Thanks to this post by Island Usurper, the following does so. This is an admin-only sort of utility. It just lists nodes that need to be looked at, and provides a link direct to their edit screen
Substitute $vocab_id and $content_type as required of course.
<?php
// An admin/content management utility.
// Make sure that everything is tagged with at least one term from the vocab
// SQL thanks to Island Usurper.
$vocab_id = 3;
$content_type = "page";
$result = db_query(
"SELECT * FROM {node} WHERE nid NOT IN (
SELECT nid FROM {term_node} AS tn
LEFT JOIN {term_data} AS td ON tn.tid = td.tid
WHERE td.vid = %d
)
AND type = '%s'",
$vocab_id , $content_type
);
$list = array();
while ($anode = db_fetch_object($result)) {
$list[] = l($anode->title, "node/$anode->nid")
. " " . l('[edit]', "node/$anode->nid/edit") ;
}
print theme('item_list',$list,"Pages with no classification at all");
?>Find pages not in the menu
Similarly, when searching for orphaned content, this version will try to show all pages that do not have a place in any menu.

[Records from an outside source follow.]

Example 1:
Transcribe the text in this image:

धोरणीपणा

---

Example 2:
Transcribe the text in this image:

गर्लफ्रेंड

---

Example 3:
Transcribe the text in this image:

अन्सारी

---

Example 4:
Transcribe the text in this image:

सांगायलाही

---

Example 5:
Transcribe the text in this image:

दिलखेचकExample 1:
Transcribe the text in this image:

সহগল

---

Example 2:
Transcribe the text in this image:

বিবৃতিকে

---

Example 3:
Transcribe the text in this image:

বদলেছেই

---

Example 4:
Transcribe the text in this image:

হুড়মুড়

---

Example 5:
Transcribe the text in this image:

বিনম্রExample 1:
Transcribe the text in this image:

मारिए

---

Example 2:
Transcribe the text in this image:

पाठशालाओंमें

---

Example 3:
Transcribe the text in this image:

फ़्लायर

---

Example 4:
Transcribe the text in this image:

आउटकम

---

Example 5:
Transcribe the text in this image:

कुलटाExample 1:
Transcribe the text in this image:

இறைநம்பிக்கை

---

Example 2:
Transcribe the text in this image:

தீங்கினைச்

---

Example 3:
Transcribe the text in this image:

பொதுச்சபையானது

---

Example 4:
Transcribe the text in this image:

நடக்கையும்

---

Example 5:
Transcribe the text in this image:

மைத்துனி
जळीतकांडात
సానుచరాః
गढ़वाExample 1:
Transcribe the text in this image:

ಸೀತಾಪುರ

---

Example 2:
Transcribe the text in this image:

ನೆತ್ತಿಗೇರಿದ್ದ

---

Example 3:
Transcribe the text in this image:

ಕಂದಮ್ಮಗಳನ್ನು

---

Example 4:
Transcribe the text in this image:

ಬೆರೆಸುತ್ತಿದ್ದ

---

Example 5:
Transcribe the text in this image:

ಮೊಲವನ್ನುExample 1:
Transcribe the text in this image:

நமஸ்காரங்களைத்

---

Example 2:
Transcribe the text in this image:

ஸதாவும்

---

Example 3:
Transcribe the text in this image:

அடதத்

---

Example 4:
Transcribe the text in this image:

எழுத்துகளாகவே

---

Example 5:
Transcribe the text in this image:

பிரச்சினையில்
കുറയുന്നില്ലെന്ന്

It doesn't handle menus that link to aliases, but is a pretty good start for auditing a loose site.
<?php
// An admin/content management utility.
// List pages that have not been placed in the heirachy
$content_type = "page";
$result = db_query(
"SELECT * FROM `node` WHERE concat('node/',nid) not in (
SELECT path from menu
)
AND type = '%s'",
$content_type
);
$list = array();
while ($anode = db_fetch_object($result)) {
$list[] = l($anode->title, "node/$anode->nid")
. " " . l('[edit]', "node/$anode->nid/edit") ;
}
print theme('item_list',$list,"Pages not in the menu structure");
?>